1. Croissance de l’organisation et causes de l’échec
- Les grandes organisations ont tendance à se reposer sur leurs succès et à tomber dans la « pensée paresseuse » (
Lazy Thinking) - La pensée paresseuse désigne :
- une prise de décision fondée sur des croyances vagues, impossibles à vérifier ou qu’on hésite à vérifier
- une attitude qui s’appuie sur l’intuition et des « vérités » commodes sans validation par les données
- En conséquence, elles subissent des échecs répétés et chroniques, au point que leur perception même de la situation s’en trouve brouillée
2. Qu’est-ce que la pensée active ?
- Formuler des hypothèses claires et vérifiables
- Prouver ou réfuter les hypothèses à l’aide des données
- Identifier de manière scientifique les vrais problèmes et les goulets d’étranglement afin d’éliminer le bruit
- Il est impossible de surmonter l’échec par la seule volonté ; un diagnostic scientifique et une validation rigoureuse sont indispensables
3. Les 5 formes de pensée paresseuse
Le syndrome du « gentil »
- On ne remet pas en question une conviction ou une opinion de peur que l’autre ne nous trouve impoli
- Une attitude qui évite la vérification et la critique, même lorsqu’il s’agit de problèmes importants
- Au final, des erreurs majeures sont tolérées en silence et la pensée paresseuse se renforce
Le syndrome du philosophe
- On se coupe des données et des résultats, ce qui brouille la perception du réel
- Cela survient à mesure que l’organisation grandit, que les rôles se séparent et qu’on ne participe plus à la boucle de feedback
- Il manque alors l’attitude consistant à suivre les indicateurs clés et à faire face à la réalité
La complaisance qui consiste à penser que quelqu’un d’autre réfléchira à notre place
- Une croyance vague selon laquelle quelqu’un finira bien par prendre en charge le problème et le résoudre
- On renonce à une pensée indépendante et critique, ce qui engendre une « tragédie des biens communs »

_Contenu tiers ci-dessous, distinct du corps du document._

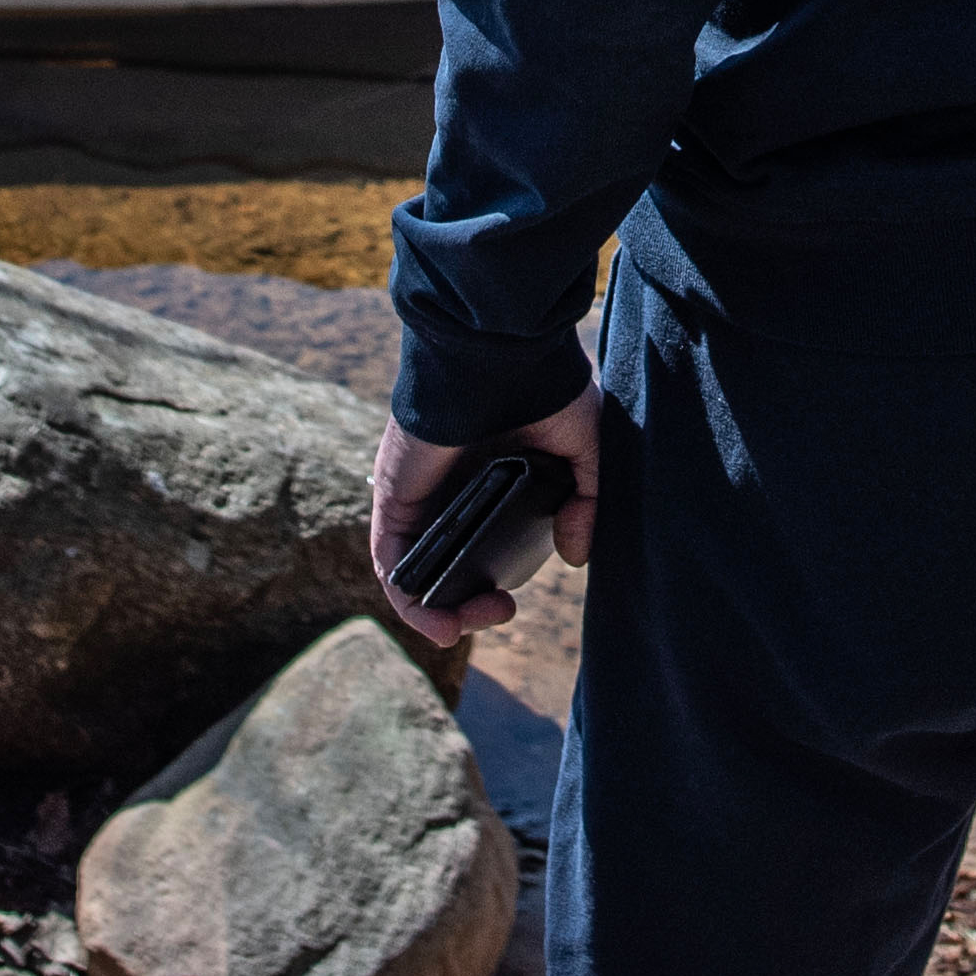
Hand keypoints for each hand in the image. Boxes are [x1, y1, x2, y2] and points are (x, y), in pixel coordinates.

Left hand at [368, 389, 606, 646]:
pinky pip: (391, 561)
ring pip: (418, 573)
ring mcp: (420, 497)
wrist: (499, 350)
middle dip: (473, 605)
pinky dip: (409, 600)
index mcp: (493, 479)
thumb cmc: (542, 383)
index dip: (497, 582)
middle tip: (500, 612)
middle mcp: (451, 492)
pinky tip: (439, 624)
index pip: (485, 546)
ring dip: (440, 613)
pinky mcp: (394, 497)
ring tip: (468, 626)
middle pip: (450, 567)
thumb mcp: (583, 447)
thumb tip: (574, 558)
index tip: (516, 598)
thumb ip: (585, 502)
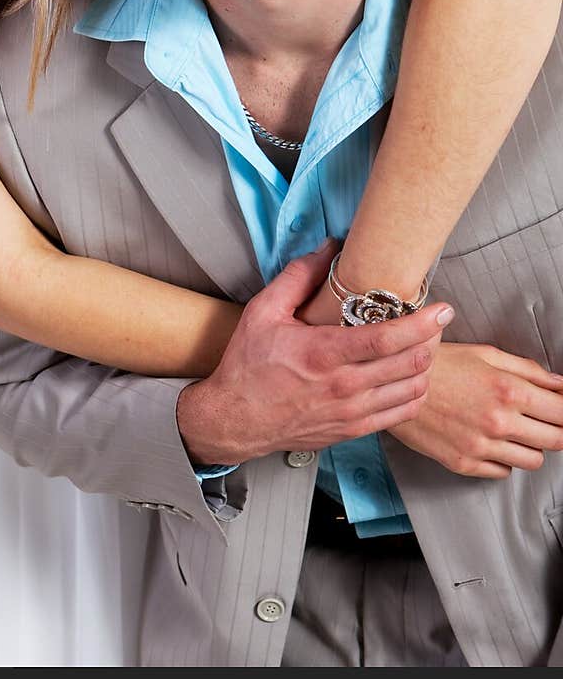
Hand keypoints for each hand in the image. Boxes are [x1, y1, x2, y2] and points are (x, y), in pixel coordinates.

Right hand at [176, 241, 453, 464]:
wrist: (235, 420)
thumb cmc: (247, 366)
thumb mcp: (263, 312)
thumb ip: (297, 277)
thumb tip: (328, 248)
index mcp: (323, 354)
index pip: (387, 340)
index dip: (422, 323)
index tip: (442, 308)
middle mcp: (343, 387)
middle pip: (411, 364)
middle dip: (432, 339)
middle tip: (435, 320)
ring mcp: (351, 412)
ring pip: (413, 390)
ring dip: (426, 365)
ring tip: (424, 345)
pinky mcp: (353, 430)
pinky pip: (402, 414)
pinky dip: (415, 392)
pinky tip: (411, 376)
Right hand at [389, 342, 562, 476]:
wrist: (393, 384)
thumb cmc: (437, 365)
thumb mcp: (484, 353)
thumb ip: (527, 369)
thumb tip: (558, 383)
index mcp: (507, 389)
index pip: (562, 412)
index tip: (562, 408)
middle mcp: (498, 421)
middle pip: (556, 440)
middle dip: (557, 430)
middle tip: (545, 419)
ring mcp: (482, 446)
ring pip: (533, 461)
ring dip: (532, 446)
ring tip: (516, 429)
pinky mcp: (465, 464)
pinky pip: (504, 472)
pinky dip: (504, 459)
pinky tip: (492, 440)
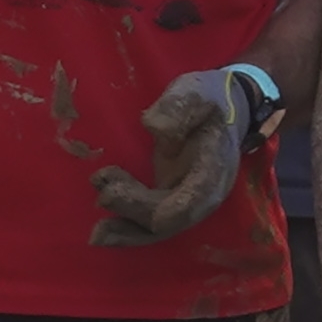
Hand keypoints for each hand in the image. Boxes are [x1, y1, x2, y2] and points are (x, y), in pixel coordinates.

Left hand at [90, 65, 271, 244]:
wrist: (222, 107)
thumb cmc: (208, 98)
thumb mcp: (195, 93)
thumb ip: (178, 107)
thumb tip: (154, 127)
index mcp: (216, 167)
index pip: (195, 199)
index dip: (168, 209)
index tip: (136, 199)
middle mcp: (204, 193)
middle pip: (171, 220)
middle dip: (135, 212)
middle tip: (104, 192)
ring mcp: (187, 200)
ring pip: (158, 228)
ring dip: (125, 226)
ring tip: (98, 205)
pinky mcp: (170, 200)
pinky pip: (149, 224)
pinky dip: (126, 227)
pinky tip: (101, 226)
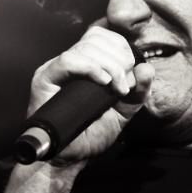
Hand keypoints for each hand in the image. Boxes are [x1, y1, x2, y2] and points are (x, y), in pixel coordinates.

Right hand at [28, 24, 153, 163]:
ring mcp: (56, 69)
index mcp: (86, 64)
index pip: (102, 35)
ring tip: (117, 88)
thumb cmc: (92, 134)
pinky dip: (91, 68)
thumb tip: (146, 68)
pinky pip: (68, 61)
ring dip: (109, 66)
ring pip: (85, 47)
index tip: (131, 70)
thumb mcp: (123, 112)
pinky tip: (103, 82)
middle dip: (119, 58)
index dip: (121, 46)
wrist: (71, 157)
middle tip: (124, 85)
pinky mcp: (45, 79)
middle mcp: (70, 62)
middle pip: (96, 38)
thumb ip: (138, 91)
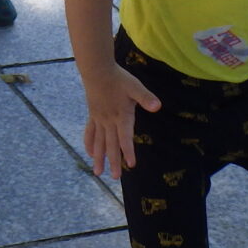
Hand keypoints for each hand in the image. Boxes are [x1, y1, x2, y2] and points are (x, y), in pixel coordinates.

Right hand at [81, 61, 161, 178]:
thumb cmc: (118, 78)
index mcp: (121, 116)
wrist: (97, 70)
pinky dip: (89, 144)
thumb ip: (145, 97)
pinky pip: (90, 133)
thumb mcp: (135, 86)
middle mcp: (109, 121)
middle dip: (114, 161)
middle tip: (115, 177)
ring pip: (98, 142)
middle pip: (111, 144)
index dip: (128, 151)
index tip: (131, 164)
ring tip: (97, 173)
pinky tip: (89, 153)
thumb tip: (157, 106)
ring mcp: (99, 119)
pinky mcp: (93, 115)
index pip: (125, 137)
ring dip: (99, 158)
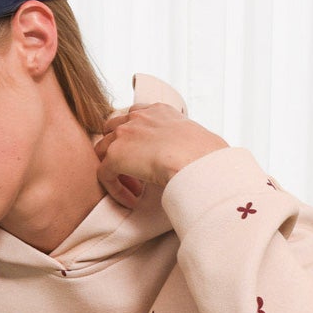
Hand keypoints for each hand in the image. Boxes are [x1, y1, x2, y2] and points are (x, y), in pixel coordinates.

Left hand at [93, 103, 228, 207]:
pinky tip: (131, 201)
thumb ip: (188, 145)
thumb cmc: (209, 155)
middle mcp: (138, 116)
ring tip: (134, 188)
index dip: (137, 136)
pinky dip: (115, 189)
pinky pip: (104, 174)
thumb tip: (197, 160)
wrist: (197, 159)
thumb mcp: (199, 141)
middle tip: (135, 171)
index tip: (147, 155)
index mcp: (159, 110)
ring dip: (115, 168)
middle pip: (113, 128)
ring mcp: (124, 134)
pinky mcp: (115, 155)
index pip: (137, 115)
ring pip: (103, 150)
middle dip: (119, 147)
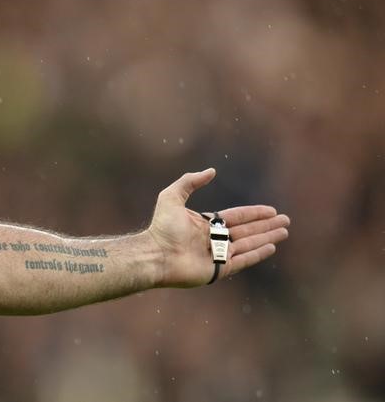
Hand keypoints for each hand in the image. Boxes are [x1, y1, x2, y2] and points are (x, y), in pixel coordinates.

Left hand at [147, 168, 289, 287]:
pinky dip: (257, 254)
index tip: (271, 210)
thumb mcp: (171, 197)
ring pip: (248, 244)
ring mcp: (217, 255)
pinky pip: (243, 260)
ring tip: (284, 232)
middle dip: (266, 225)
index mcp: (205, 224)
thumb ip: (190, 182)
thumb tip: (211, 171)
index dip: (254, 213)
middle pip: (246, 230)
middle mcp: (213, 239)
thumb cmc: (161, 228)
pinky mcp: (218, 270)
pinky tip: (271, 247)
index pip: (236, 217)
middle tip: (286, 221)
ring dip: (267, 238)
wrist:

- Résultat : personne ne réfléchit vraiment au problème en profondeur
L’illusion des couches d’abstraction
- On prend des diagrammes système ou des modèles abstraits pour la réalité
- On ignore les exceptions complexes et les incertitudes du monde réel
- On ne se prépare pas au fait qu’une boîte noire peut dysfonctionner à tout moment
Le piège de l’incrémentalisme
- Un état où l’on ne poursuit que de petits changements sans véritable saut en avant
- On croit à tort progresser de façon significative alors qu’en réalité il peut s’agir de stagnation, voire de recul
- L’innovation exige des changements radicaux, mais on se contente de changements progressifs
4. Le lien entre réussite et pensée active
- La réussite naît de la combinaison d’une pensée active et d’une forte volonté
- L’échec provient le plus souvent de la pensée paresseuse, et non d’un manque de volonté
- Tous les membres de l’organisation doivent assumer en continu la responsabilité de vérifier, de questionner et de conduire le changement
3 commentaires
Des thèmes qui collent parfaitement à la réalité coréenne aussi.
Le syndrome du "faire semblant d’être gentil" est tellement fréquent que c’en est vraiment agaçant.
Certaines personnes prennent les critiques sur le résultat produit comme des reproches ou des attaques personnelles,
et les autres se mettent dès le départ à "faire semblant d’être gentils" de peur de les froisser.
Faudrait-il que je me promène avec une pancarte disant : n’hésitez pas à me critiquer autant que vous voulez ?
Haha, c’est à la fois vraiment drôle et triste.